Du bist doch der Baum in mir, du bist der Vogel und du das Sonnenmeer, rotgespiegelt, spricht der Stern, der gerade erlischt und sich in eine weitere Seite des Buches übergibt. Die Erschaffung deiner Selbst ist die Erschaffung der Welt und diese erschafft ihr Selbst genauso in dir. Koppelungen eines kosmischen Windes, der Staubkörner in die Sinne weht.Und den Worten ihre Kleider anzieht. Eins spricht sich ununterbrochen von der Wand hinab. Laut, leise, wimmernd, lachend, weinend manchmal albern. Liebe.

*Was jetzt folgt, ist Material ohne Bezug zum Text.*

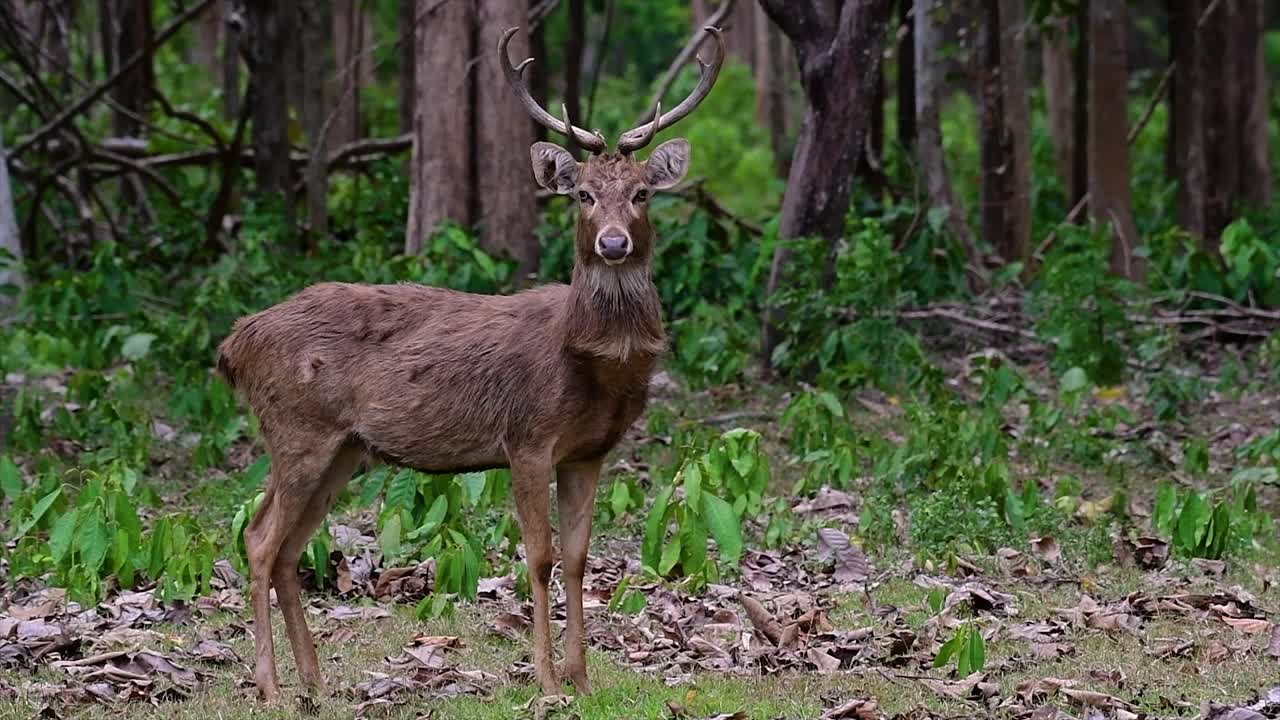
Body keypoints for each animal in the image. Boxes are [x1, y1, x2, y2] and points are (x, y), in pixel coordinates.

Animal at [215, 25, 725, 702]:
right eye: (583, 195)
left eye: (642, 194)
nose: (612, 242)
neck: (591, 364)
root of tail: (235, 344)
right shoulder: (528, 436)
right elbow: (539, 557)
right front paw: (547, 684)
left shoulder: (589, 451)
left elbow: (579, 558)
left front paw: (583, 679)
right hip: (297, 428)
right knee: (257, 538)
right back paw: (271, 686)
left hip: (343, 447)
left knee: (289, 548)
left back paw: (314, 682)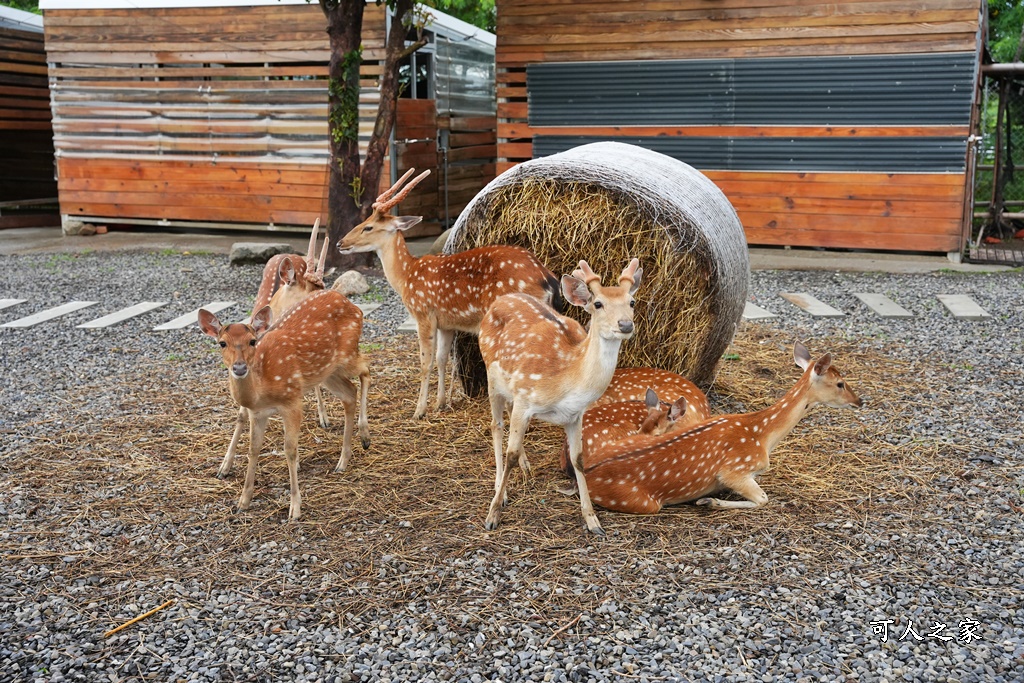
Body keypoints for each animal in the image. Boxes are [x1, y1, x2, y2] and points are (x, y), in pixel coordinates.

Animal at [197, 286, 370, 518]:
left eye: (252, 341)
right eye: (222, 343)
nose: (240, 367)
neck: (263, 389)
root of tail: (353, 306)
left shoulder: (292, 401)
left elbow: (290, 450)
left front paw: (295, 507)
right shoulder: (257, 413)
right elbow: (253, 449)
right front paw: (243, 501)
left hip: (347, 355)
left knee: (366, 370)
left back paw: (365, 437)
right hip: (327, 372)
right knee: (350, 393)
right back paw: (343, 461)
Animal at [335, 167, 561, 419]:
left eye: (368, 227)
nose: (340, 243)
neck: (407, 277)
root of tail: (548, 280)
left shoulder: (424, 313)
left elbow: (426, 362)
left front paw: (419, 410)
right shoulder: (447, 323)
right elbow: (442, 359)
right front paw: (440, 403)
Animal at [477, 255, 638, 532]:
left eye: (632, 301)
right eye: (598, 303)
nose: (626, 324)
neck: (566, 379)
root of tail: (499, 300)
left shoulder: (575, 415)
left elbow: (578, 459)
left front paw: (592, 520)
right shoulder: (525, 397)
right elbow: (510, 454)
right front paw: (493, 515)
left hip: (509, 387)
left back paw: (527, 468)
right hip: (492, 376)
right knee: (496, 427)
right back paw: (501, 490)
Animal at [581, 344, 860, 516]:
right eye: (840, 383)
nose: (860, 401)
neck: (763, 436)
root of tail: (586, 474)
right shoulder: (735, 470)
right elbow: (763, 499)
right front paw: (708, 501)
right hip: (644, 502)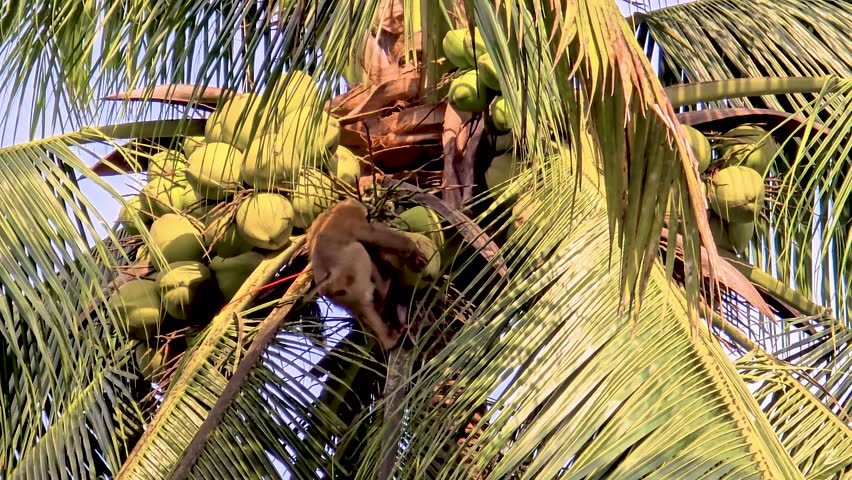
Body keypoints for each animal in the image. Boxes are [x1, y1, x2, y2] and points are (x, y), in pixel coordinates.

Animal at [306, 198, 428, 351]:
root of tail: (328, 279)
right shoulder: (353, 216)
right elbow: (372, 235)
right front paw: (412, 250)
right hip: (351, 270)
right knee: (360, 251)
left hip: (339, 293)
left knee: (360, 308)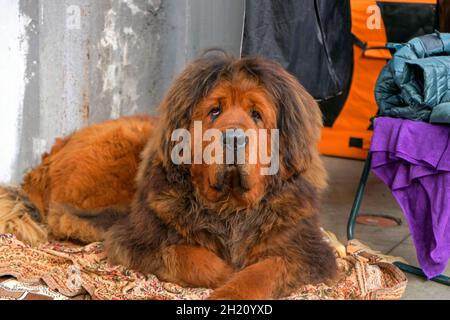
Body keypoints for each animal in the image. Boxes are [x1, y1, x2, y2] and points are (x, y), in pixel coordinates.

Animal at [0, 52, 338, 300]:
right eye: (214, 111)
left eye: (256, 115)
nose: (233, 138)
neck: (229, 208)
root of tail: (46, 160)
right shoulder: (139, 240)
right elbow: (191, 258)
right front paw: (225, 275)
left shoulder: (307, 250)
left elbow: (264, 270)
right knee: (65, 217)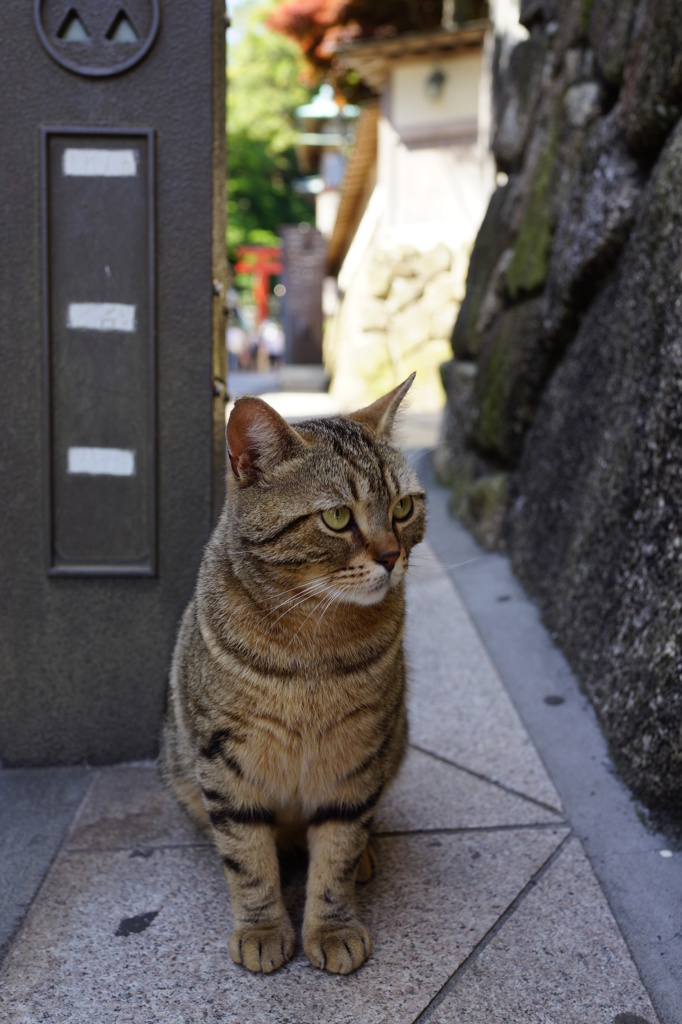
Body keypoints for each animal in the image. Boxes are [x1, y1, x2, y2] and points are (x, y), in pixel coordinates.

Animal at [159, 376, 425, 974]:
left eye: (403, 507)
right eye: (337, 518)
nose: (391, 555)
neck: (315, 643)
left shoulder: (358, 752)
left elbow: (337, 852)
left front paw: (331, 926)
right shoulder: (225, 759)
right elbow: (247, 857)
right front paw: (261, 926)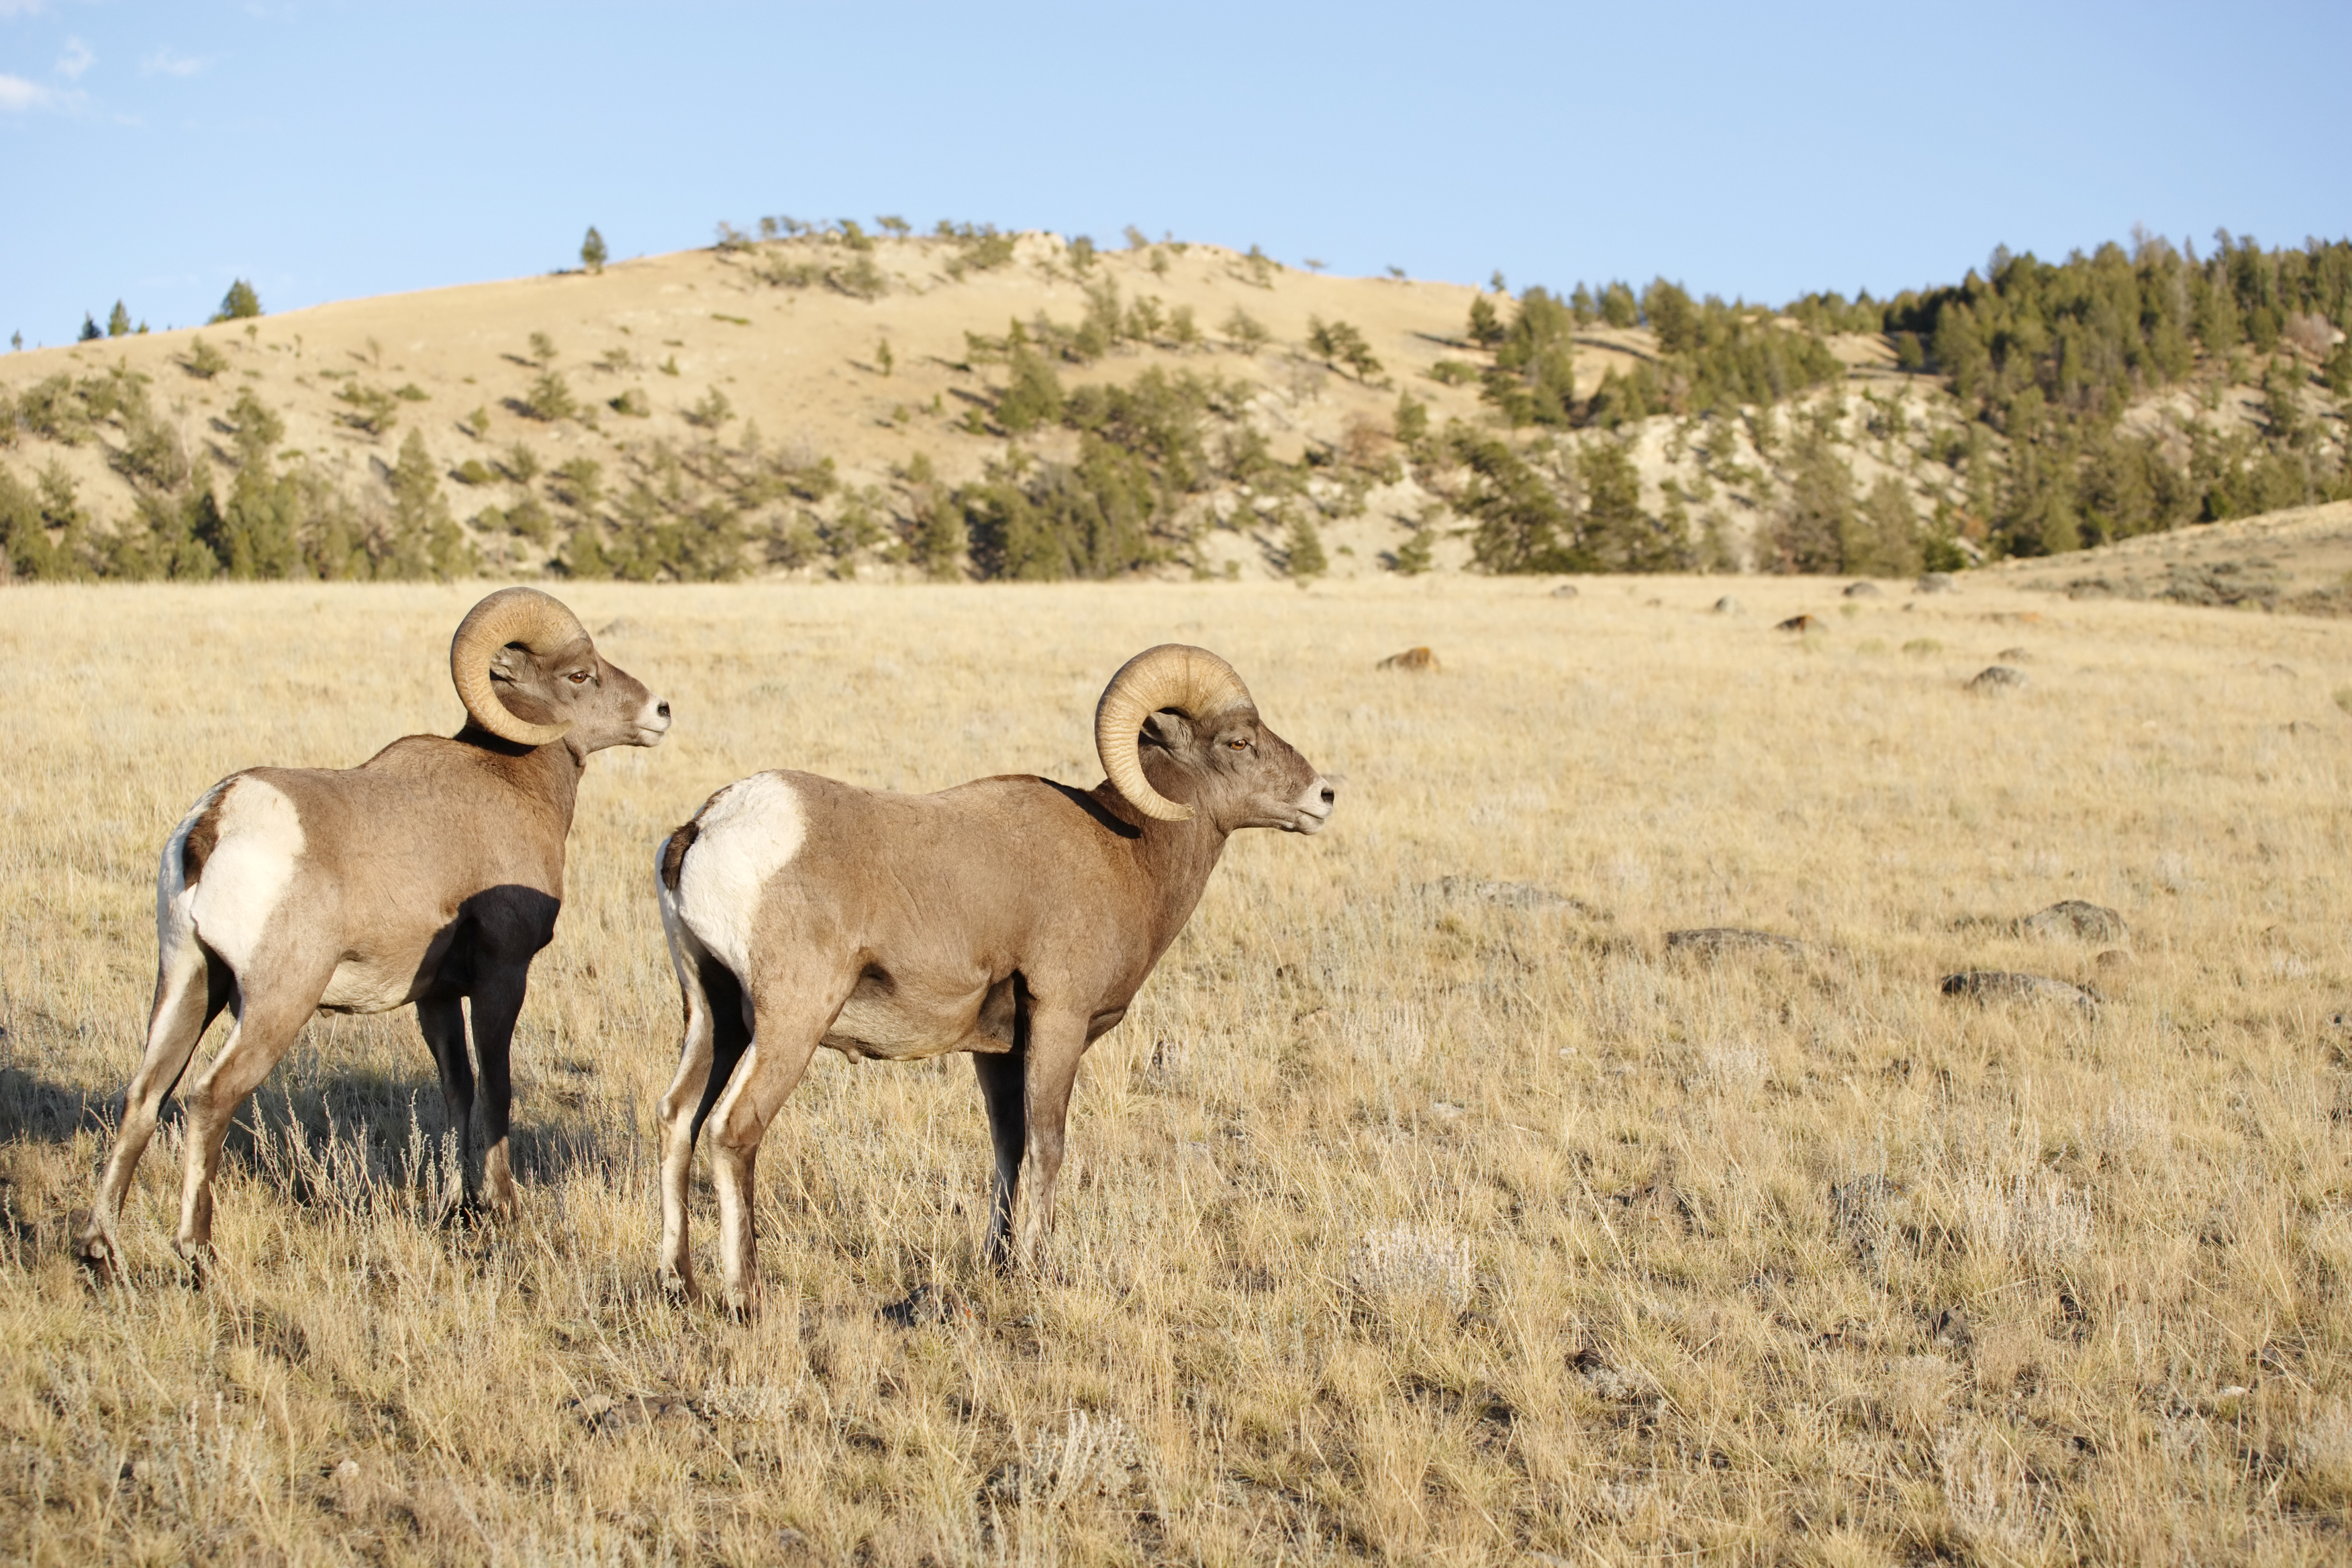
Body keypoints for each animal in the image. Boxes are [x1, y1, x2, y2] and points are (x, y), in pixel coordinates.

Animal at [76, 588, 670, 1279]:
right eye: (579, 675)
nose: (660, 711)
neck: (509, 784)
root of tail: (213, 823)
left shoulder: (436, 997)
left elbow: (458, 1089)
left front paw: (457, 1208)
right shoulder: (502, 975)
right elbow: (497, 1088)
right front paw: (504, 1209)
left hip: (189, 985)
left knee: (143, 1098)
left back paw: (100, 1248)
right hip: (277, 1003)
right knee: (209, 1098)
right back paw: (198, 1251)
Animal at [651, 643, 1337, 1313]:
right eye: (1238, 742)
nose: (1324, 796)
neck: (1126, 854)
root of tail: (706, 827)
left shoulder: (997, 1052)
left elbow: (1007, 1146)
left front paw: (999, 1264)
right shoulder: (1058, 1020)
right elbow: (1048, 1144)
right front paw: (1036, 1269)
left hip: (713, 1017)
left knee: (678, 1119)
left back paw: (679, 1283)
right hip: (790, 1024)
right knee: (734, 1131)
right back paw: (746, 1298)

Ihr Kokon an der Wand webt Fäden des Widerstands.Das Garn verstrickt sich in das Gewissen und wirft das Netz über den schwarzen Mohn auf den Spiegel.
Ich spüre dich in deiner Liebe, in deiner beinah berauschenden Gefühlsbalance zwischen Realität und Traum. Nicht zu nahe, spüre ich aus dir. Da ist die Wand im Zwischen. Da ist das Verletzte deines Kokons. Meine Haut stellt Sensoren zu dir auf,spricht das Wort Stille, als es klirrend auf den Boden fällt. Es ist ihm zu laut geworden. Die Stille in ihm ist abgestorben. Lärm, permanent. Tag und Nacht dröhnt wild gewordene Sprache zu ihm. Keine Eckenflucht, kein Sekundenfiebern nach dem inneren Sprachhaus konnte ihm helfen. Klagelieder: Mensch, was tust du? Was tatest du? Was wirst du tun?
Mensch heißt Beginn.Immer wieder. Beginnst du Liebe, beginnst du den anderen Aug-Apfel zu küssen, beginnst du Hass, beginnst du Faust? Verrat oder Gerüstabbau in dir, bis du zusammenbrichst? Die Worte fallen durcheinander. Sonne fällt auf das Gewissen. Poliert den Spiegel. Legt offen, sät Licht aus. Zeugt Ekstase und Lust. Zimmert einen Apfelbaum in die fallende Wand.